In memoriam
Cats: commentary, personal emotional crap|I lost someone very dear to me on Sunday, August 26.
A year ago I was celebrating the beginning of a new life for one friend, taking part in her wedding. August 26 is a beautiful, wonderful day because of that.
This year, I lost someone. August 26 is a horrible day because of that.
Then again, attaching significance to this day or that is just our way of commemorating moments that mean something to us.
I would rather commemorate a life lived well. I would rather commemorate the love that was shared.
I hurt… deeply and profoundly. One of my best friends in this lifetime is gone. I no longer have the benefit of her compassion, her kindness, her support, her advice, her strong shoulder to cry on, her sparkling joy at my triumphs, her wisdom, her soothing southern drawl, her expansive hugs.

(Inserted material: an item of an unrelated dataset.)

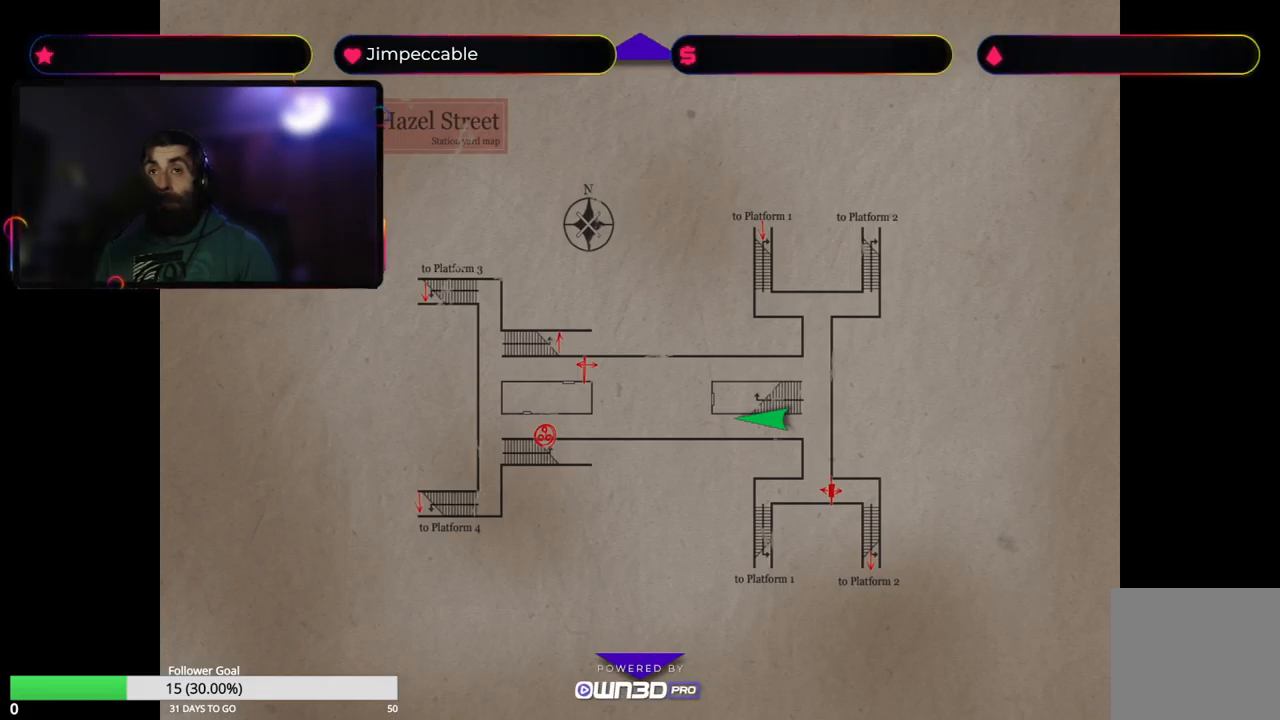
{"buttons": [], "left_stick": "center", "right_stick": "center", "events": []}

Had I been wired differently, I kid you not, I might have tried to steal her from her husband. That is how well we clicked. She offered me an outlet for many things… one that I needed. And she often said I was a catalyst for her to learn to express things that she also needed. We learned from one another. We grew from our association (though I’m convinced I did more growing than she).
Hours of creative collaboration, hours upon hours of laughter, hours upon hours upon hours of earnest conversation about everything under the sun. There were no awkward silences with her, only comfortable and restful pause.

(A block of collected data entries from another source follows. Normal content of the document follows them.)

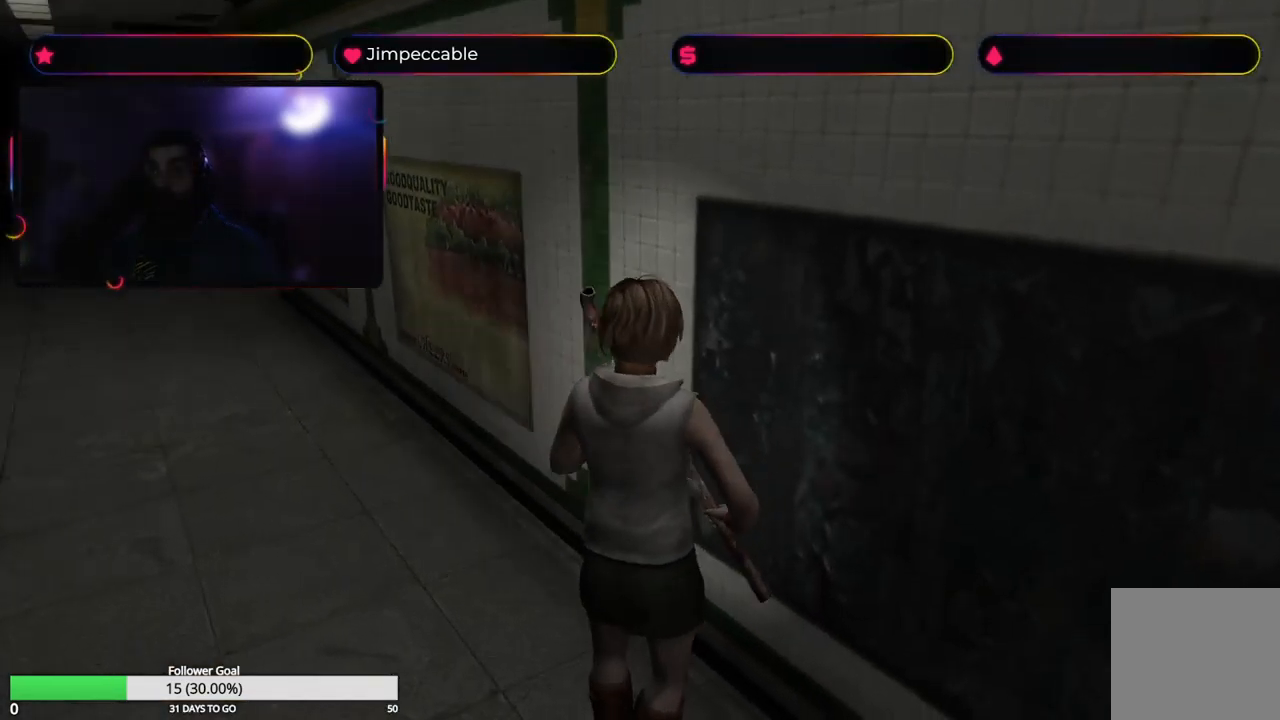
{"buttons": ["X"], "left_stick": "up-right", "right_stick": "center", "events": [[300, "left_stick", "up-right"]]}
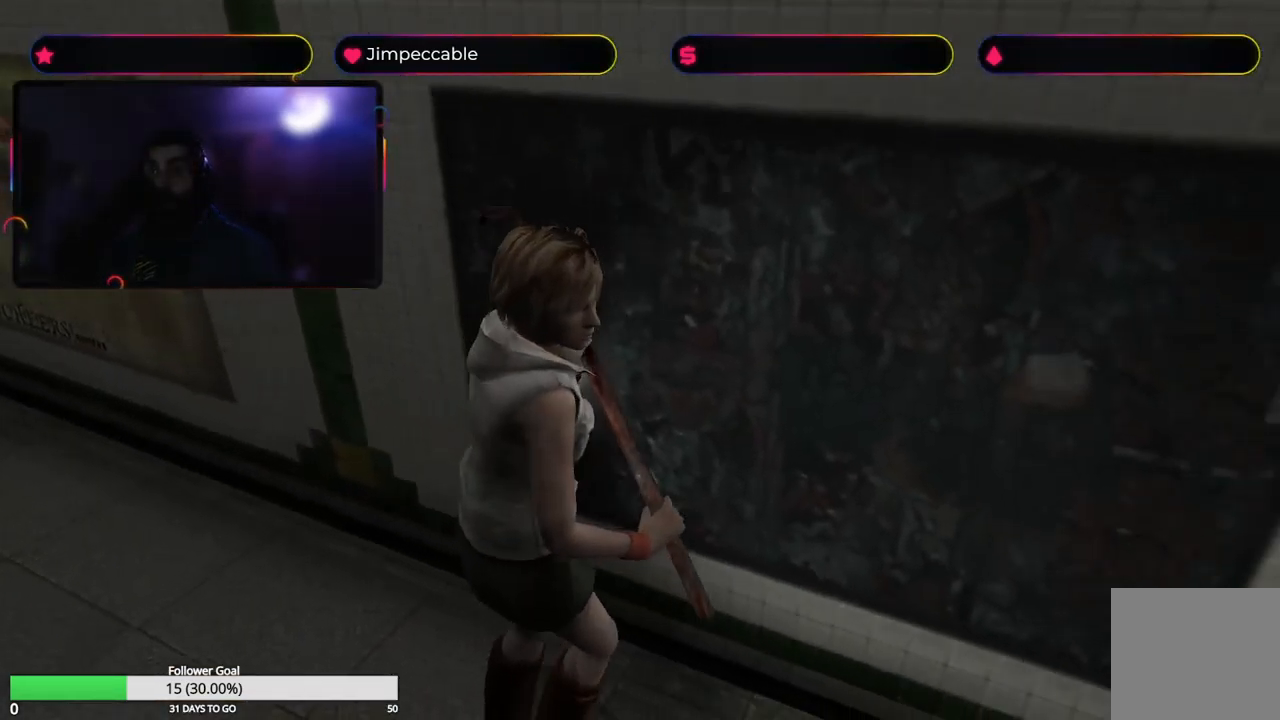
{"buttons": ["X"], "left_stick": "up-right", "right_stick": "center", "events": []}
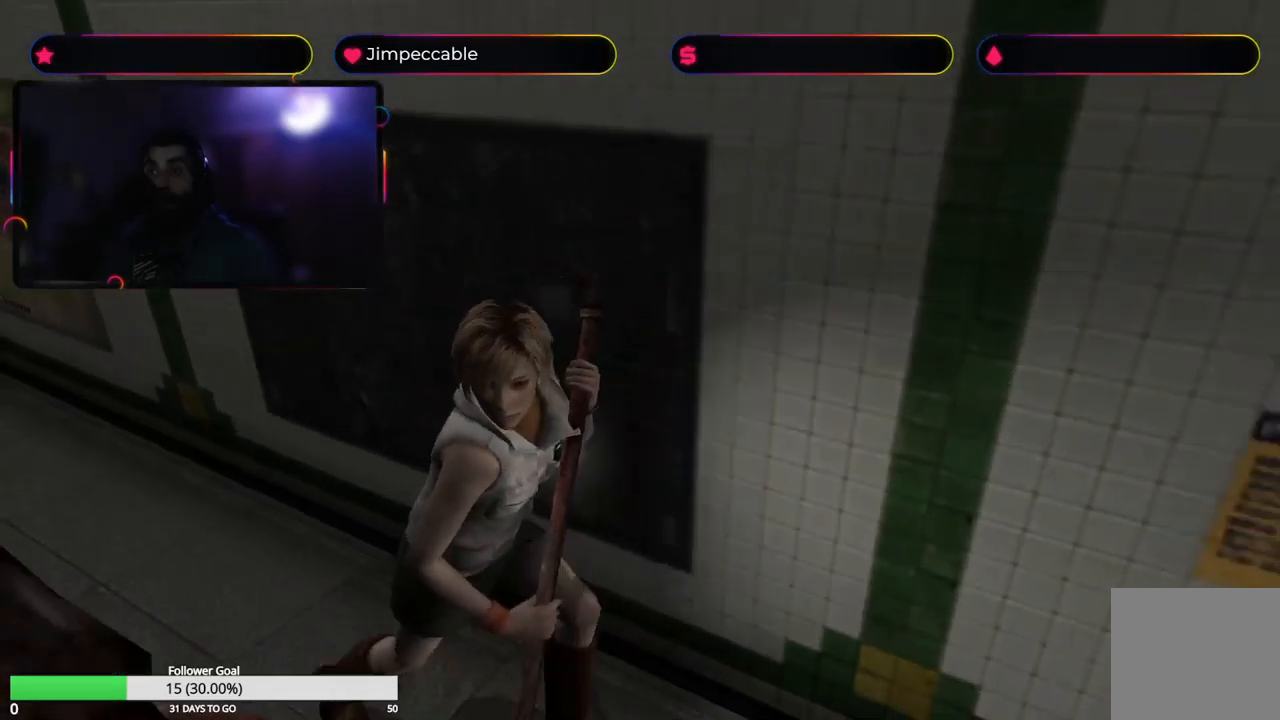
{"buttons": ["X"], "left_stick": "up", "right_stick": "center", "events": [[150, "left_stick", "up"]]}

She spurred me to be me. She counseled me toward being better at being me. She admonished me when I was being ridiculous. She smoothed by jagged edges, and helped me in my efforts to piece together the shattered thing that is my soul.
Many people come through our lives. Many affect us, some touch us deeply, and others become indispensable. She was in that last category for me, and I know that no one will ever fill the emptiness that is her absence. So… I will decorate that space with memories of her, and the love we shared, the laughter that shook us so hard we couldn’t breathe, the small triumphs… I’ll paint it all in shades of purple and jewel tones.
I will miss my sistah-frien’.
I grieve the big sister chosen by my heart.
And I will think of her soaring through the heavens.
I promise to try not to cry too much.